■ Task statement: From the entries below, tally the lines with "teapot" in them and reply with that figure only.

■ Data provided:
__________________________________________________
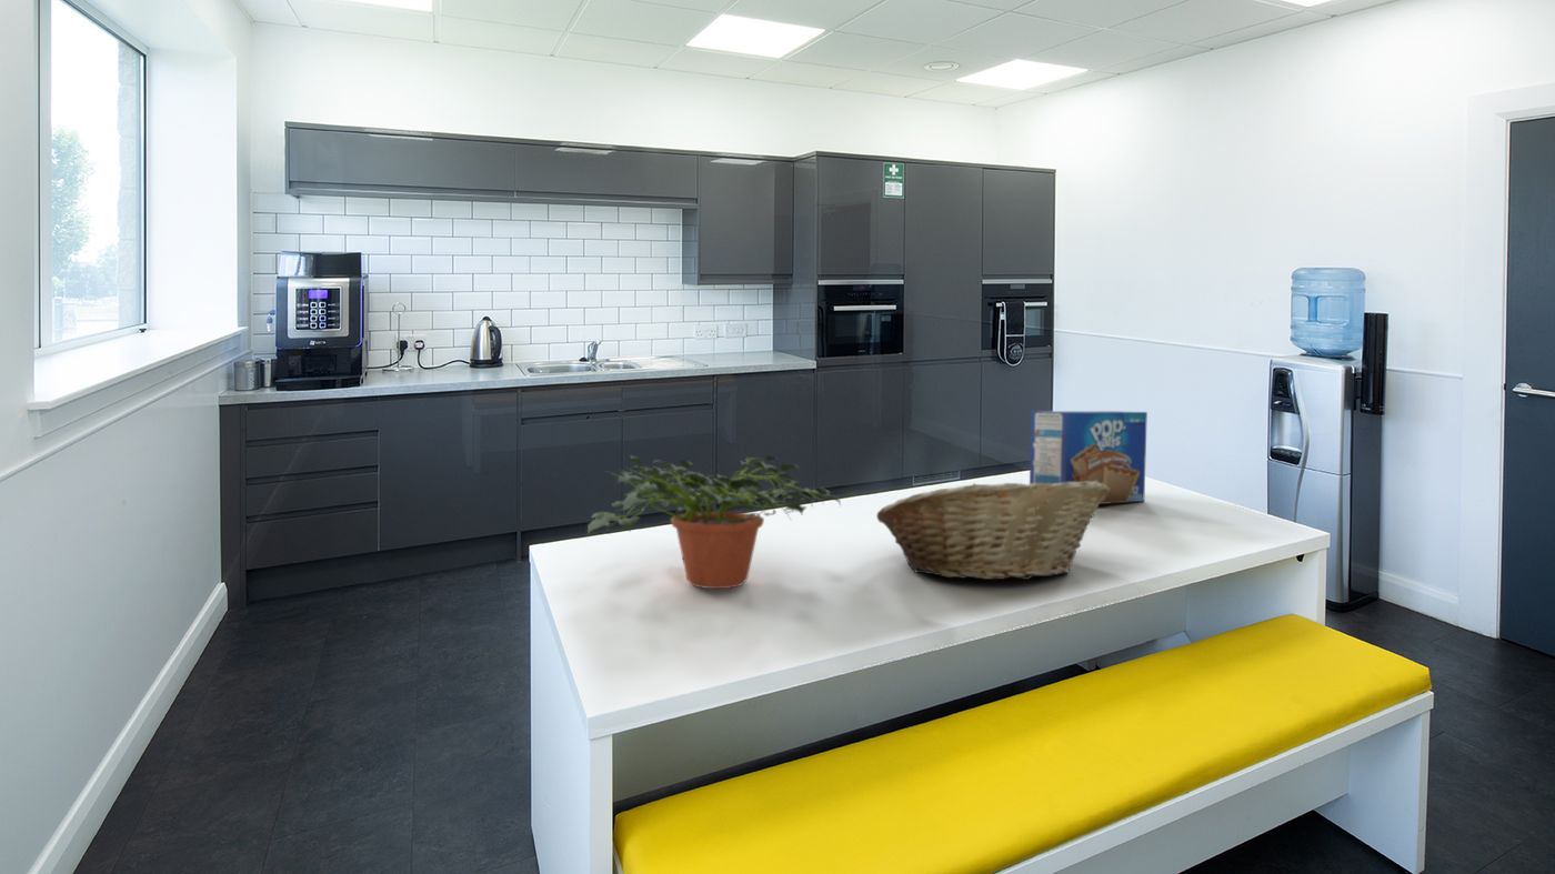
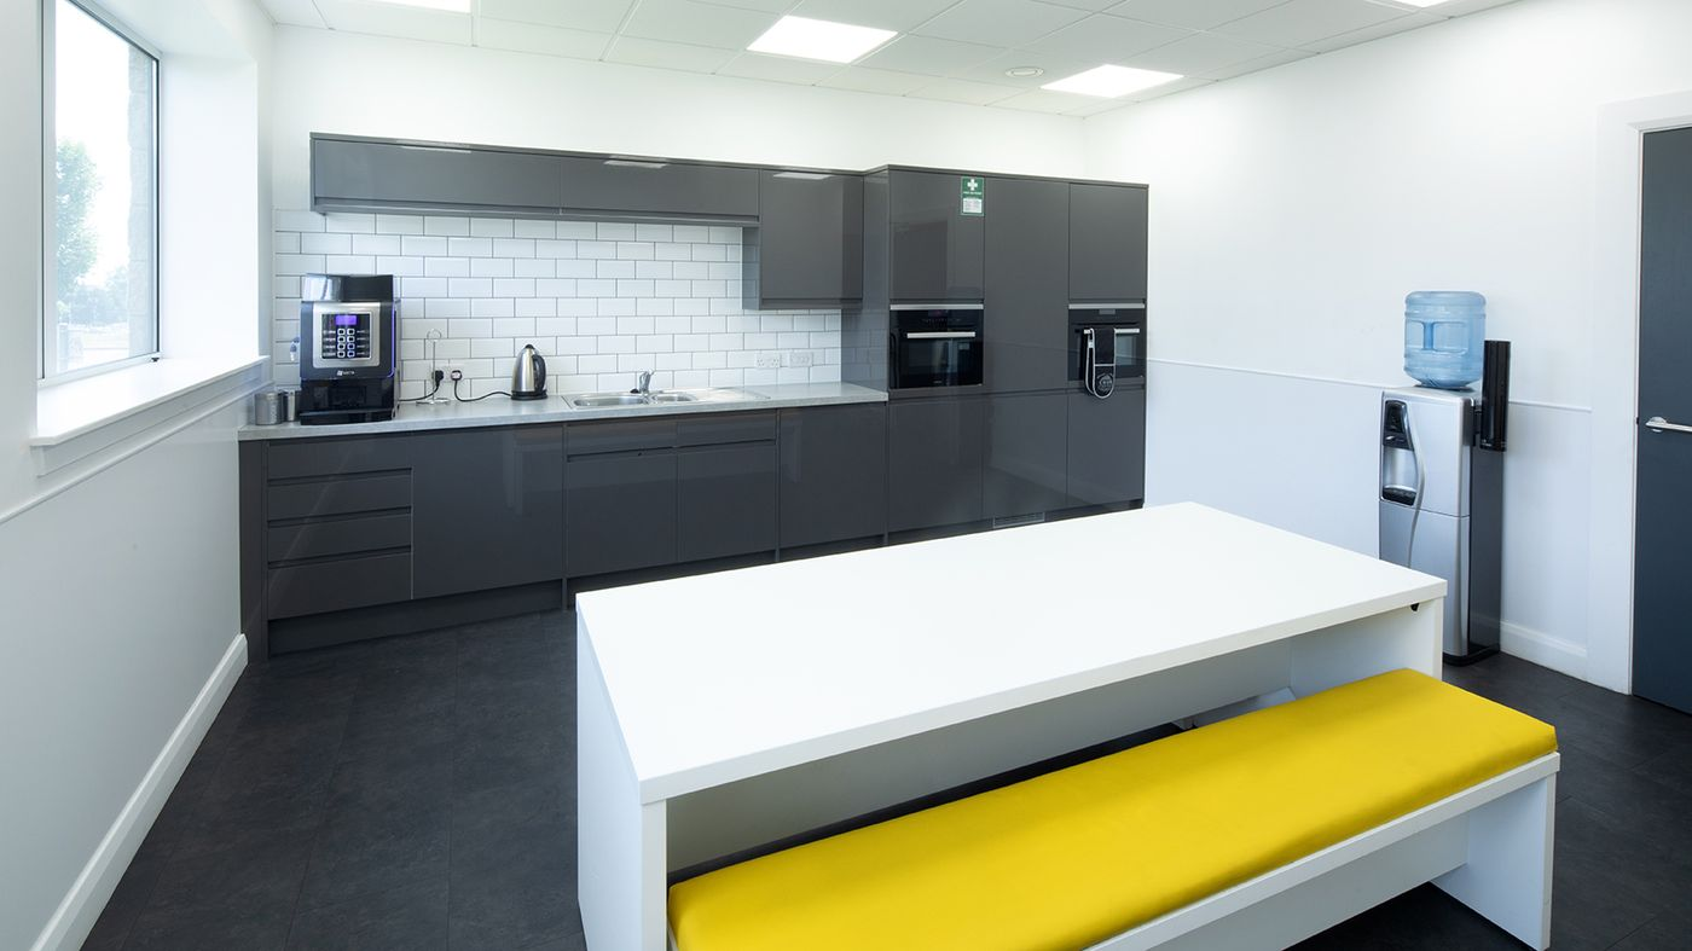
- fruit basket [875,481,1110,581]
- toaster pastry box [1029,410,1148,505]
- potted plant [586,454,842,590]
__________________________________________________
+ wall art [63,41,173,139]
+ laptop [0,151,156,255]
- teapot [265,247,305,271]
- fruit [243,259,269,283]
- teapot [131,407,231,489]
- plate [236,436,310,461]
__________________________________________________
■ Solution to this problem: 2